I have trained a yolo_v4 model on TAO toolkit 4.0.1 with quantization set to true and exported the model to int8 and tried deploying the model in my python application which runs on deepstream 6.0. I am getting the following error on the console.
parseModel: Failed to parse ONNX model ERROR: tlt/tlt_decode.cpp:389 Failed to build network, error in model parsing.
following is the command I used for exporting the model
the infer-dims value I had given in the nvinfer was wrong I have updated this, this is the new nvinfer config d15_yolov3_resnet18_epoch_070.conf (4.4 KB). The following error
still persists, this is the debug log for the updated config 20230804.log (122.2 KB)
@adithya.ajith
Could you double check the .etlt model?
You export it and its name is d17_jul24_yolov4_resnet18_epoch_080_v4.1.etlt.

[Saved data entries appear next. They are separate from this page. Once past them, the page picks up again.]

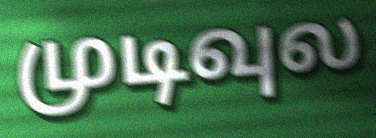
முடிவுலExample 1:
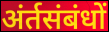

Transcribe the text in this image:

अंर्तसंबंधों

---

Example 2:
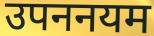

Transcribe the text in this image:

उपननयम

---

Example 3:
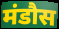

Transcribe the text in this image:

मंडौस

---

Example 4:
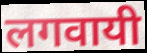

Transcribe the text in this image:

लगवायी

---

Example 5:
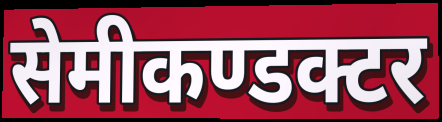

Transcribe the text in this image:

सेमीकण्डक्टरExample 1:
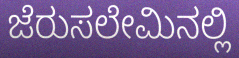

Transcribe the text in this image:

ಜೆರುಸಲೇಮಿನಲ್ಲಿ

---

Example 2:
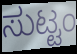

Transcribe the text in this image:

ಸುಟ್ಟಂ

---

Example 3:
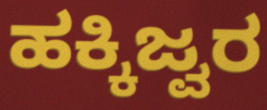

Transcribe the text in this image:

ಹಕ್ಕಿಜ್ವರ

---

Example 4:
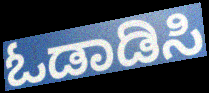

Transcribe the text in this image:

ಓಡಾಡಿಸಿ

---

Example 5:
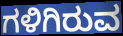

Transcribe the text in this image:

ಗಳಿಗಿರುವ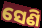
ସେଣିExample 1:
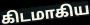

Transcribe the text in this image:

கிடமாகிய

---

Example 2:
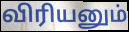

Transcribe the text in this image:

விரியனும்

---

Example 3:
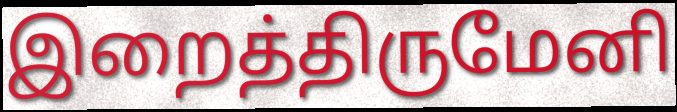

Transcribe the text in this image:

இறைத்திருமேனி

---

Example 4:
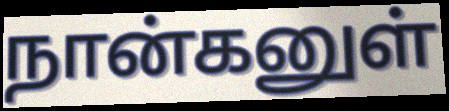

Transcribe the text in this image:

நான்கனுள்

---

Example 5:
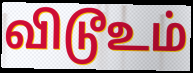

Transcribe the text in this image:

விடூஉம்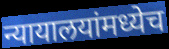
न्यायालयांमध्येच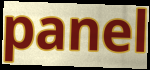
panel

Could you set it to the ds config as well?
Currently, it is
The above is the file name for the model, in the logs
you can see ds loading the model layers. I had exported the model twice thinking it might have been some issue with the export command not running properly, I have shared the first export command and the model name is different the second time I ran export, sorry for the confusion caused.
Please check the input width and height again.
In your training spec, it is
output_width: 960
output_height: 544
But in ds config, it is not matching.
infer-dims=3;576;1024
More, to check if .etlt model and its key are correct, suggest you to run below experiment to narrow down.
After exporting, please check if tao-deploy yolo_v4 gen_trt_engine and tao-deploy yolo_v4 inference can work. Refer to GPU-optimized AI, Machine Learning, & HPC Software | NVIDIA NGC.
OK, to narrow down, please run below experiment to check if .etlt model and its key are correct.
After exporting, please check if tao-deploy yolo_v4 gen_trt_engine and tao-deploy yolo_v4 inference can work. Refer to GPU-optimized AI, Machine Learning, & HPC Software | NVIDIA NGC.
--cal_json_file: The path to the json file containing tensor scale for QAT models. This argument is required if engine for QAT model is being generated.
Note
When exporting a model trained with QAT enabled, the tensor scale factors to calibrate the activations are peeled out of the model and serialized to a JSON file defined by the cal_json_file argument.
Now the command runs without any error and the int8 trt engine is created. I ran tao yolo_v4 inference with the engine file and it runs and I am getting the inference on the frames. I guess the issue is not with the etlt file and the key is correct.